Vio a su amigo arrugar la nariz y observarlo de reojo. París equivalía a gastos extra, complicaciones. Ponte era un librero modesto y tacaño.

—Sabes que no puedo permitirme eso.

Corso apuraba despacio su vaso.

—Sí puedes —sacó unas monedas para pagar la ronda—. Voy por otro asunto.

—Otro asunto —repitió La Ponte, mirándolo con interés.

Makarova puso dos cervezas más en el mostrador. Era grande, rubia y cuarentona, con el pelo corto y un aro en una oreja, recuerdo de cuando navegaba a bordo de un pesquero ruso. Llevaba pantalones estrechos y camisa remangada hasta los hombros, y sus bíceps excesivamente fuertes no eran lo único masculino que podía olfatearse en ella.
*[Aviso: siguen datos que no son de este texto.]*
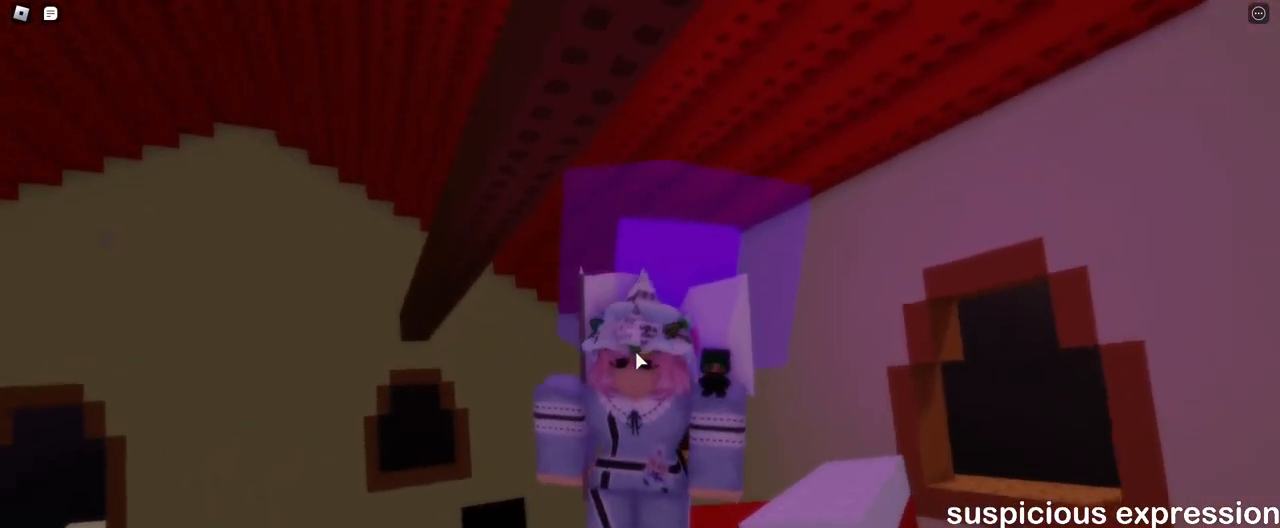
{"keys": [], "mouse": ["right"], "events": []}
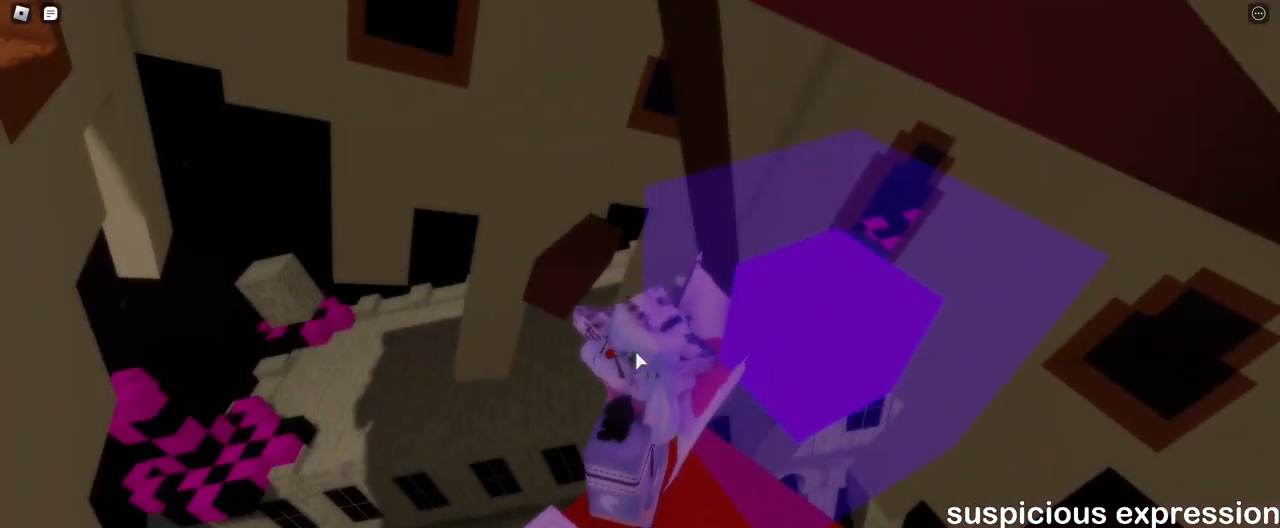
{"keys": [], "mouse": ["right"], "events": []}
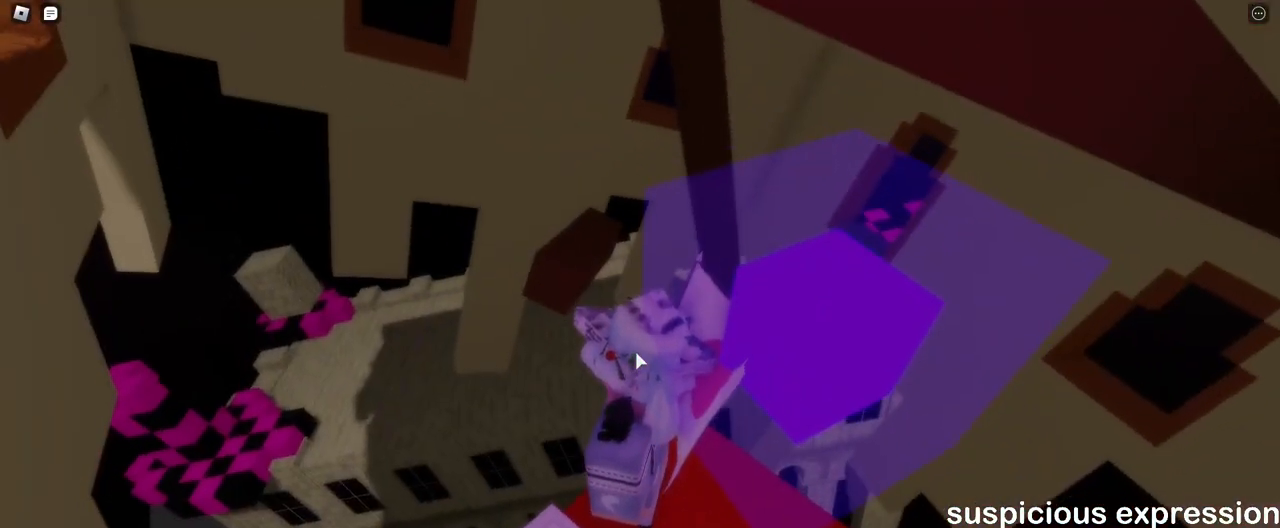
{"keys": [], "mouse": ["right"], "events": []}
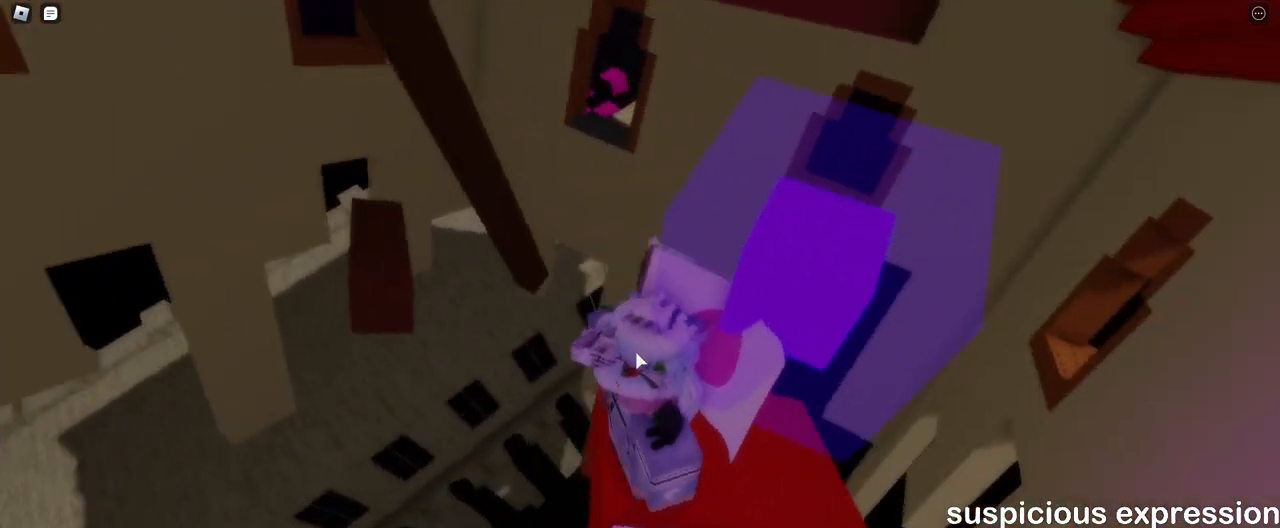
{"keys": [], "mouse": ["right"], "events": []}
Siempre tenía un cigarrillo encendido en el extremo de la boca, dejándolo consumirse allí. Con un aire báltico y su forma de moverse, parecía un oficial ajustador en una fábrica de cojinetes de Leningrado.

—Leí el libro —le dijo a Corso desguazando las erres. Al hablar, la ceniza del cigarrillo se desplomaba sobre su camisa húmeda—. Esa fulana, Bovary. Pobre idiota.
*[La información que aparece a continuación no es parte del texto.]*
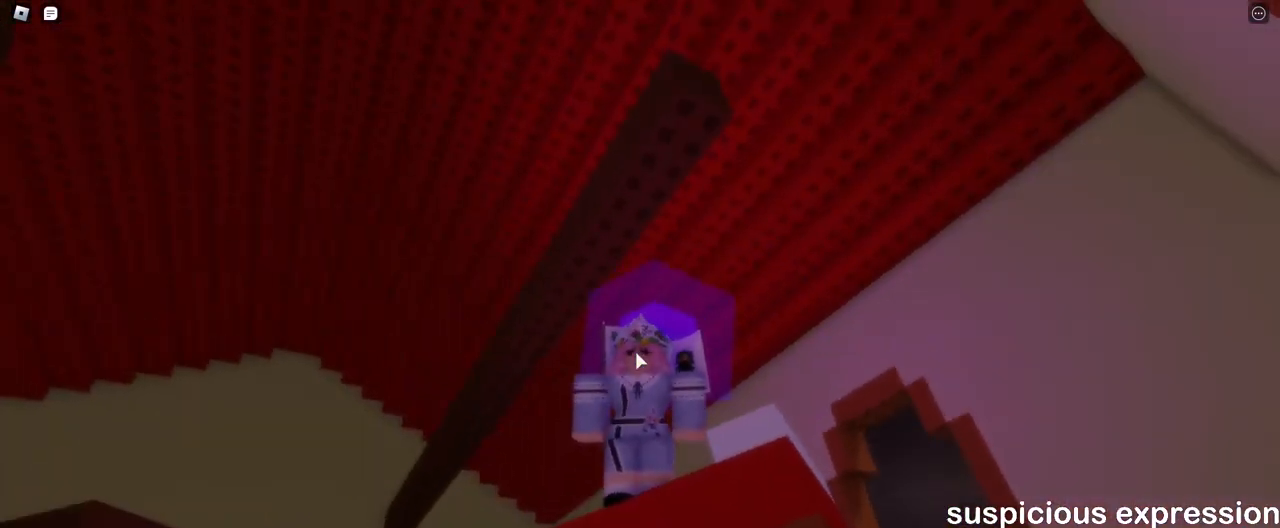
{"keys": [], "mouse": ["right"], "events": []}
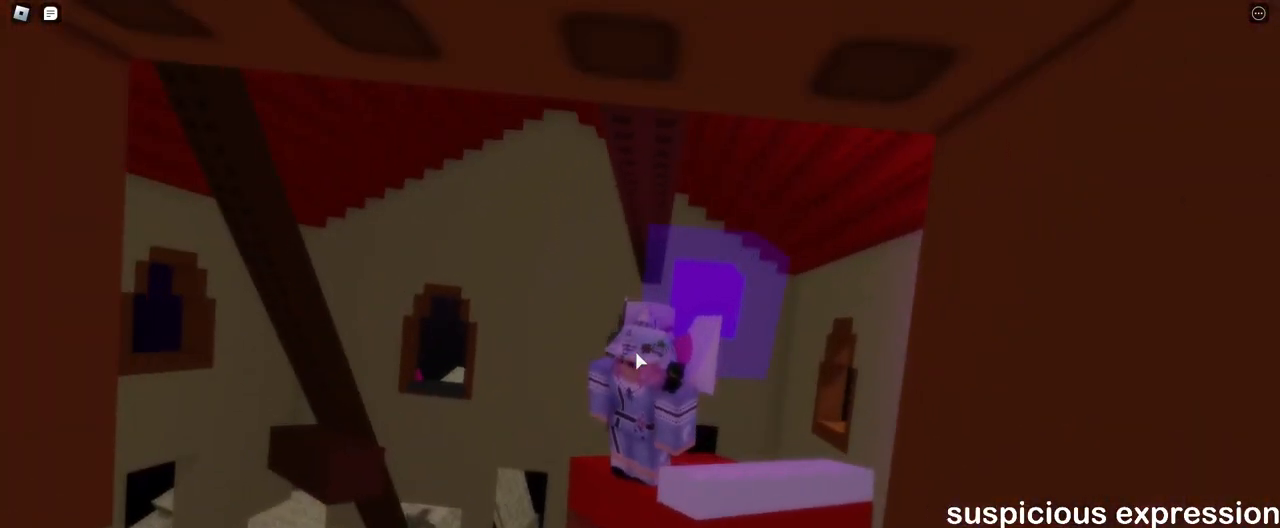
{"keys": [], "mouse": ["wheel", "right"], "events": [[467, "mouse_wheel", "down"]]}
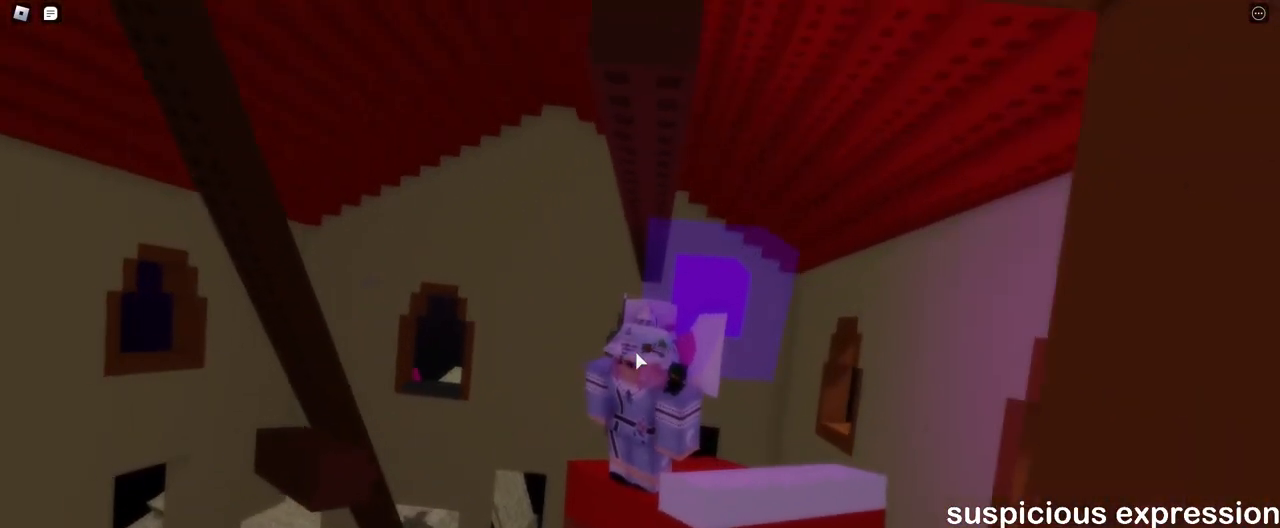
{"keys": [], "mouse": [], "events": [[283, "mouse_right", "up"], [283, "mouse_wheel", "up"]]}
—Celebro que captaras el fondo del asunto.

Makarova enjugó el mostrador con un paño. Desde el otro extremo de la barra, Zizi la vigilaba mientras hacía sonar la caja registradora. Era el polo opuesto de Makarova: mucho más joven, menuda y muy celosa. A veces, a punto de cerrar, se peleaban a golpes, borrachas, ante los últimos parroquianos de confianza. En cierta ocasión, tras una de esas broncas y con un ojo morado, Zizi había puesto tierra de por medio, vengativa y furiosa. Hasta que volvió, tres días más tarde, las lágrimas de Makarova estuvieron haciendo
clup-clup
al caer dentro de los vasos de cerveza. Aquella noche cerraron pronto y las vieron irse cogidas de la cintura, besándose en los portales como dos jovencitas enamoradas.
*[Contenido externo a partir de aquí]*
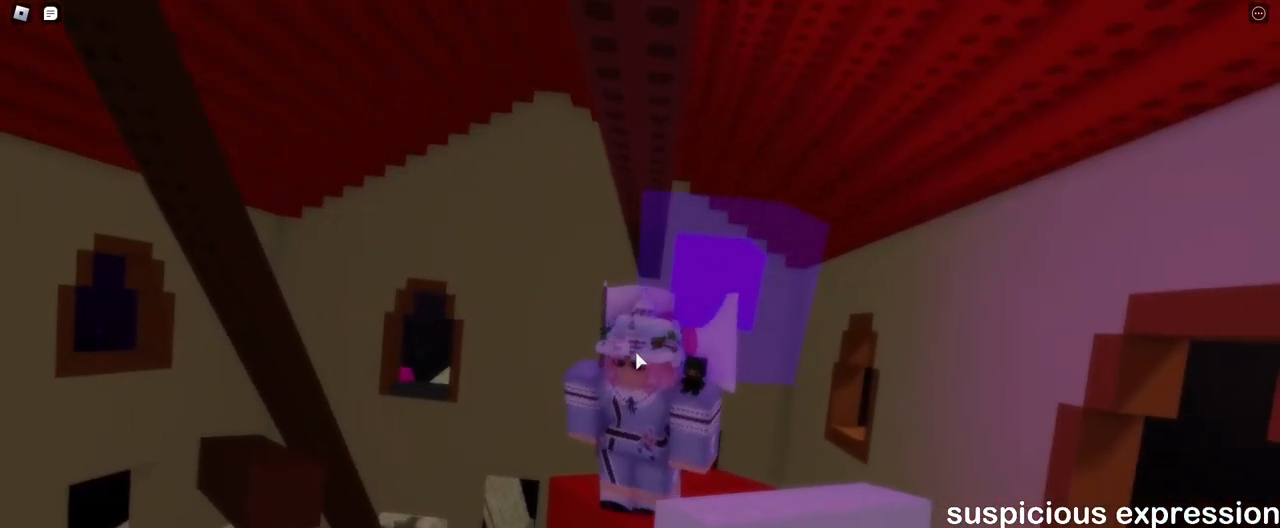
{"keys": [], "mouse": [], "events": []}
—Se va a París —La Ponte señaló a Corso con un movimiento de cabeza—. A sacarse ases de la manga.

Recogió Makarova los vasos vacíos mientras miraba a Corso a través del humo de su cigarrillo.

—Siempre tiene algo escondido —dijo, gutural y desapasionadamente—. En alguna parte.

Luego puso los vasos en el fregadero y se fue a atender a otros clientes, balanceando los hombros cuadrados. Corso era el único ejemplar masculino que escapaba a su desdén por el sexo opuesto, y solía pregonarlo cuando se negaba a cobrarle una copa. Incluso Zizi lo miraba con cierta neutralidad. En una ocasión en que Makarova fue detenida por romperle la cara a un guardia en una manifestación de gays y lesbianas, Zizi había esperado toda la noche sentada en un banco de la comisaría. Corso la acompañó con bocadillos y una botella de ginebra, tras recurrir a sus contactos en la policía para suavizar las cosas. Todo aquello ponía a La Ponte absurdamente celoso.